= TASK DIRECTIONS =
Say only the number of lines in the entries below that contain "Left".
::::
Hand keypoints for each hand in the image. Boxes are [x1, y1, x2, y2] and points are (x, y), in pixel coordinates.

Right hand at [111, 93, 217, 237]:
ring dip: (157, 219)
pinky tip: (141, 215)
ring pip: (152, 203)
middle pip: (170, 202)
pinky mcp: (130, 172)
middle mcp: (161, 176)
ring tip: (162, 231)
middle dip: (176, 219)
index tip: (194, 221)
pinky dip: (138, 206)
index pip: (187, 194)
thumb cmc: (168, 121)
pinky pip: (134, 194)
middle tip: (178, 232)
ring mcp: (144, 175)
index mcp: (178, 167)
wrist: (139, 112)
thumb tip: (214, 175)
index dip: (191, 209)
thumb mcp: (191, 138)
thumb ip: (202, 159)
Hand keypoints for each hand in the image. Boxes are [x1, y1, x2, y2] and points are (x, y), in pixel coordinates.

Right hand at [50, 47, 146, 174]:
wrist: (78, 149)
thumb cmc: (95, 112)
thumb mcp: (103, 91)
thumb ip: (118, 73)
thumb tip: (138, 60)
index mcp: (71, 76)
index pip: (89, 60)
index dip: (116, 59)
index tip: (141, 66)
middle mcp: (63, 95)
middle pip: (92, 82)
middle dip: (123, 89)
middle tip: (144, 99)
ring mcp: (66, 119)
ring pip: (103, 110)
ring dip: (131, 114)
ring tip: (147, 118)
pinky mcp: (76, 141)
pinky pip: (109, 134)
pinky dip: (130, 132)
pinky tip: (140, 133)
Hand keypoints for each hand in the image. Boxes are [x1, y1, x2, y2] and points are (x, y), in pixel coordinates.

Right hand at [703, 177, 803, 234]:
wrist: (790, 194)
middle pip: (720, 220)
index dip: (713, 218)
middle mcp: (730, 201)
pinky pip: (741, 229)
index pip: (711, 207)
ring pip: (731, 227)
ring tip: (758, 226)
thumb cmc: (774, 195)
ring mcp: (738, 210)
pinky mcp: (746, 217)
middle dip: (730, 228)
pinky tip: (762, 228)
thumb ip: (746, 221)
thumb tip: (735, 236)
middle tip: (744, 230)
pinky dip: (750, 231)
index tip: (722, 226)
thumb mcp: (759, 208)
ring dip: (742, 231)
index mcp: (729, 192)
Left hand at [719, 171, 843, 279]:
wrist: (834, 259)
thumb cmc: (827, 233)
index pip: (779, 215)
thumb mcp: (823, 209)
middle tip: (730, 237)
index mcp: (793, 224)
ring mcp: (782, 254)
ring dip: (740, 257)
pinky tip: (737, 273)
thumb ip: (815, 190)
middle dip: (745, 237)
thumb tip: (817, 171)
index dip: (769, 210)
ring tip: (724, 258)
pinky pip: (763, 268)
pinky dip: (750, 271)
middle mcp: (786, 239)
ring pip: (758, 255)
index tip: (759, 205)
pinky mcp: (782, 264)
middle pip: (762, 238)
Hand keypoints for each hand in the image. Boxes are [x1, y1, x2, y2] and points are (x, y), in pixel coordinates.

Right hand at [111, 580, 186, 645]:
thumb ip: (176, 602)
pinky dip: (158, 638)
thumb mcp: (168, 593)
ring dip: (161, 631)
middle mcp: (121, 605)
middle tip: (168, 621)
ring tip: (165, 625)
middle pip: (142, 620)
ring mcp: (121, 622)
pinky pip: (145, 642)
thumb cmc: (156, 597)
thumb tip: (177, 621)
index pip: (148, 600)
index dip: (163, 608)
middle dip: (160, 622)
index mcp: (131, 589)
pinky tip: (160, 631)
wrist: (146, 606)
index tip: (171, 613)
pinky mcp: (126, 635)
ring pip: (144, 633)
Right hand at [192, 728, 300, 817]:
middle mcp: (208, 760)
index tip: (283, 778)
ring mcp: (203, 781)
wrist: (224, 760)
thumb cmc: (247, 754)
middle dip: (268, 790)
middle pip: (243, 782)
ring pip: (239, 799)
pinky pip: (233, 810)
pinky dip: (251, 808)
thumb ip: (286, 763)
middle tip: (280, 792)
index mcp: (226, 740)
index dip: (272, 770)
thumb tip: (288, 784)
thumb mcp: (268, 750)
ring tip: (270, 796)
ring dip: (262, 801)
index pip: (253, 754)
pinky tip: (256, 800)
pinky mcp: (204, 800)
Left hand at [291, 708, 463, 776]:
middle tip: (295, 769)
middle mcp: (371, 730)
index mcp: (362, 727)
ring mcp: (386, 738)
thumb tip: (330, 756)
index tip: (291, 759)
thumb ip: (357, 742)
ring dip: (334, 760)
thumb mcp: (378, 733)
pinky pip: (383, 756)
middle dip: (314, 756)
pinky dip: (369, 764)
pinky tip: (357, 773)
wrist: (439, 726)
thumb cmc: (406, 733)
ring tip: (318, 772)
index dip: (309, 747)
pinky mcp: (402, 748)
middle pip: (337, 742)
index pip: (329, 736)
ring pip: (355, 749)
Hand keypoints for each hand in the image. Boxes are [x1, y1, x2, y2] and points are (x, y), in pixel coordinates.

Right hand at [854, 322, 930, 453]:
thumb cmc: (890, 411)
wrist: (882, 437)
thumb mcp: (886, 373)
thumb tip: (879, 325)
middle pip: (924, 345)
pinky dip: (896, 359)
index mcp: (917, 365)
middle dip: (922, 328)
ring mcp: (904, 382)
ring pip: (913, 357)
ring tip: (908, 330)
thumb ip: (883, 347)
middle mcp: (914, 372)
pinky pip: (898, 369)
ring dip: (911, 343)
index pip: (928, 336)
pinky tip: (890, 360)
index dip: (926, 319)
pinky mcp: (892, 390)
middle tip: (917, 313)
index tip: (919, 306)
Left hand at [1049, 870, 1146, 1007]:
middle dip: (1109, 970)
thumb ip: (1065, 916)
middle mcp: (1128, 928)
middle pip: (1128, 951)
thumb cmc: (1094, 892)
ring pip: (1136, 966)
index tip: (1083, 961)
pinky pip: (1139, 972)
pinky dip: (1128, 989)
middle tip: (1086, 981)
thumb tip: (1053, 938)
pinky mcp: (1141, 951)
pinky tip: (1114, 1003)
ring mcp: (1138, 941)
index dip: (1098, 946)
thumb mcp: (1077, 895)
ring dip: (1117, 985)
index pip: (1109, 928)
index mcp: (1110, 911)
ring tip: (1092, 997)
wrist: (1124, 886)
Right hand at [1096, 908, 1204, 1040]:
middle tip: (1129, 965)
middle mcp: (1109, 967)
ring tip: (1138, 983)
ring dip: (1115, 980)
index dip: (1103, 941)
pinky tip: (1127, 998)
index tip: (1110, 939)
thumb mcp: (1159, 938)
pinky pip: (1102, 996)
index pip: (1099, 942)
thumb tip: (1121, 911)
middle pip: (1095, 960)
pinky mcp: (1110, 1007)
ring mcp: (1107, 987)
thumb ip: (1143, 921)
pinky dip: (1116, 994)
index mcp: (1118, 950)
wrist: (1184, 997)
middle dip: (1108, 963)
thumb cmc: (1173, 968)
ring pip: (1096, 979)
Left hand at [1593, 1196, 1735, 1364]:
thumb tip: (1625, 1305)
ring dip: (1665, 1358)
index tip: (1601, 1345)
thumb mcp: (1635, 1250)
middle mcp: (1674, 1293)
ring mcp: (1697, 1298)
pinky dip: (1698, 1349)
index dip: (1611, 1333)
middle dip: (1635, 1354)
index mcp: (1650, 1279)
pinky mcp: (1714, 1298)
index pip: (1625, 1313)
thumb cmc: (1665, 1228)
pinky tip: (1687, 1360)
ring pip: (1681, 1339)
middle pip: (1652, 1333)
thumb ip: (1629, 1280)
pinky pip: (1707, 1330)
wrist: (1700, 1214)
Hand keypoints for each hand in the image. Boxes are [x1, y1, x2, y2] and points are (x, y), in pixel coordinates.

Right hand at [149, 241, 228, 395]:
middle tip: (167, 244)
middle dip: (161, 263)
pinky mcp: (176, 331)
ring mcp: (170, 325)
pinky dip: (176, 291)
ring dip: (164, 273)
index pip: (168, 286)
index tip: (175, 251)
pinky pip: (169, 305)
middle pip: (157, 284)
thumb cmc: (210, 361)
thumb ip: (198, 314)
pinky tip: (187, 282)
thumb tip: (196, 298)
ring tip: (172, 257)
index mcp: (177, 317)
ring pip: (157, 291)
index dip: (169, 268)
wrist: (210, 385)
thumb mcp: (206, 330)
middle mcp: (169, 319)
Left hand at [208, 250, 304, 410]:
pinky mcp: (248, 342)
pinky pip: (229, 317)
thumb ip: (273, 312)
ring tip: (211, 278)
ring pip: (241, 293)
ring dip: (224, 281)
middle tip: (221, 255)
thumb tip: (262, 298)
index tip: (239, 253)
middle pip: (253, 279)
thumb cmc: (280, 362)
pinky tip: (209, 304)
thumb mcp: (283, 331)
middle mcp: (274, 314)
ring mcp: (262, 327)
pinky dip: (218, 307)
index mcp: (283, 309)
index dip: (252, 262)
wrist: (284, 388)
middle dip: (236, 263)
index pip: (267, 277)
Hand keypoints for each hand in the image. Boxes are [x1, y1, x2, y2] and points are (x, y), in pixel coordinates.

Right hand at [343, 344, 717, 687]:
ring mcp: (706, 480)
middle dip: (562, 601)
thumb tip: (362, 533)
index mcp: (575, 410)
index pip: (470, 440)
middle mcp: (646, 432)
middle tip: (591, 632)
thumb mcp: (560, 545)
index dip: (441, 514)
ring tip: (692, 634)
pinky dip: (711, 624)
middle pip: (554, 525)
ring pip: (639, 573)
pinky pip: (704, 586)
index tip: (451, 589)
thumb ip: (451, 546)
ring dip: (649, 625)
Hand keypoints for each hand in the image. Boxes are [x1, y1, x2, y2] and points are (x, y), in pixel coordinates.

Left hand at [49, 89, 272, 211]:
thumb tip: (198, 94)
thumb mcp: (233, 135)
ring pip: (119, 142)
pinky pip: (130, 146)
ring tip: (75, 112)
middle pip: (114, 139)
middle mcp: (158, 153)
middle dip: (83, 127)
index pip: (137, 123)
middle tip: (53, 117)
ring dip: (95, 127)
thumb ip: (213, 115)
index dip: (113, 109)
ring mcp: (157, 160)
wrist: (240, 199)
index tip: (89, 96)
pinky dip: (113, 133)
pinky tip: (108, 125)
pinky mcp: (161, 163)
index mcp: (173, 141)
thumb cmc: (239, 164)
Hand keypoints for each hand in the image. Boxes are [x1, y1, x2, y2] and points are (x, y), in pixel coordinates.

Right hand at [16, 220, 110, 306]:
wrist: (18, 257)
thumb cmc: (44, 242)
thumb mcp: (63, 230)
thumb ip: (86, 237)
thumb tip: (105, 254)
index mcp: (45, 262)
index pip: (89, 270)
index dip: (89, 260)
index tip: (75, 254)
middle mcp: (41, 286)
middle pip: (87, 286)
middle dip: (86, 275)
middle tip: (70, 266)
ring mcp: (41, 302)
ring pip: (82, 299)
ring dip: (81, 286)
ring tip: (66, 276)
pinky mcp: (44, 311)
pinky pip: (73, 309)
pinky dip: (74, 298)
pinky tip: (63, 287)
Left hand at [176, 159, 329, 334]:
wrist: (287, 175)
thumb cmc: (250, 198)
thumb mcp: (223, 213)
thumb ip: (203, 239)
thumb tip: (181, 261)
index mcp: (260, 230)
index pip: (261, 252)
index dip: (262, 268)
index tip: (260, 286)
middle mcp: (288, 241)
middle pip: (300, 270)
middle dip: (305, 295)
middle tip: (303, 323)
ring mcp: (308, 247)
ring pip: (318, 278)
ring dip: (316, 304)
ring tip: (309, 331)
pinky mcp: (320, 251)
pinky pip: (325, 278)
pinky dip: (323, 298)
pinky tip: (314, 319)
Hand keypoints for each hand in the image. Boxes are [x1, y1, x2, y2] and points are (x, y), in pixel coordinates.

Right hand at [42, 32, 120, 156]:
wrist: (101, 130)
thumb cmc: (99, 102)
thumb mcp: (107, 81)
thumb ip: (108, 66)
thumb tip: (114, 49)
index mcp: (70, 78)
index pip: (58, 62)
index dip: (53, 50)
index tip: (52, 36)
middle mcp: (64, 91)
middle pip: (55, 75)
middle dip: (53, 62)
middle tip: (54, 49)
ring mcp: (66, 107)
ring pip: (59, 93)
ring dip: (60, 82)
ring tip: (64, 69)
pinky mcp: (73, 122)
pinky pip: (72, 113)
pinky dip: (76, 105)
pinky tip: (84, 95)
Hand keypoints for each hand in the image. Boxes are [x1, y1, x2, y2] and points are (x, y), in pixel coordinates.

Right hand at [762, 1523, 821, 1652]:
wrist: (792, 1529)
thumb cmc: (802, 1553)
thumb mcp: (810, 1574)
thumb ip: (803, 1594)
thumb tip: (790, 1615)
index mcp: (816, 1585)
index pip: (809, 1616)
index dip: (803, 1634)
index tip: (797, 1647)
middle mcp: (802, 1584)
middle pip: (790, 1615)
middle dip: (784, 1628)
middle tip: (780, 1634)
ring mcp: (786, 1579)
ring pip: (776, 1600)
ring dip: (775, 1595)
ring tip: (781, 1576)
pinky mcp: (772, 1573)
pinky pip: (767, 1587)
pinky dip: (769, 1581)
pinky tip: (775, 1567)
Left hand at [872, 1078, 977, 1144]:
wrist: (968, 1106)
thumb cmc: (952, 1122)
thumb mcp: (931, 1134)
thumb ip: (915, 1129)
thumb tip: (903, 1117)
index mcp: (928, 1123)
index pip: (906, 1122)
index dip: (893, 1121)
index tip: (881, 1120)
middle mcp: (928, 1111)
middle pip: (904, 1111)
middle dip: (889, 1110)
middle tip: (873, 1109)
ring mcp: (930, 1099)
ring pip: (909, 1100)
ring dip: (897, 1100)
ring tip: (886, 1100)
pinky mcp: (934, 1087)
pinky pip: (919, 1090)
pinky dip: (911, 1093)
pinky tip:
::::
= YOUR RESPONSE =
8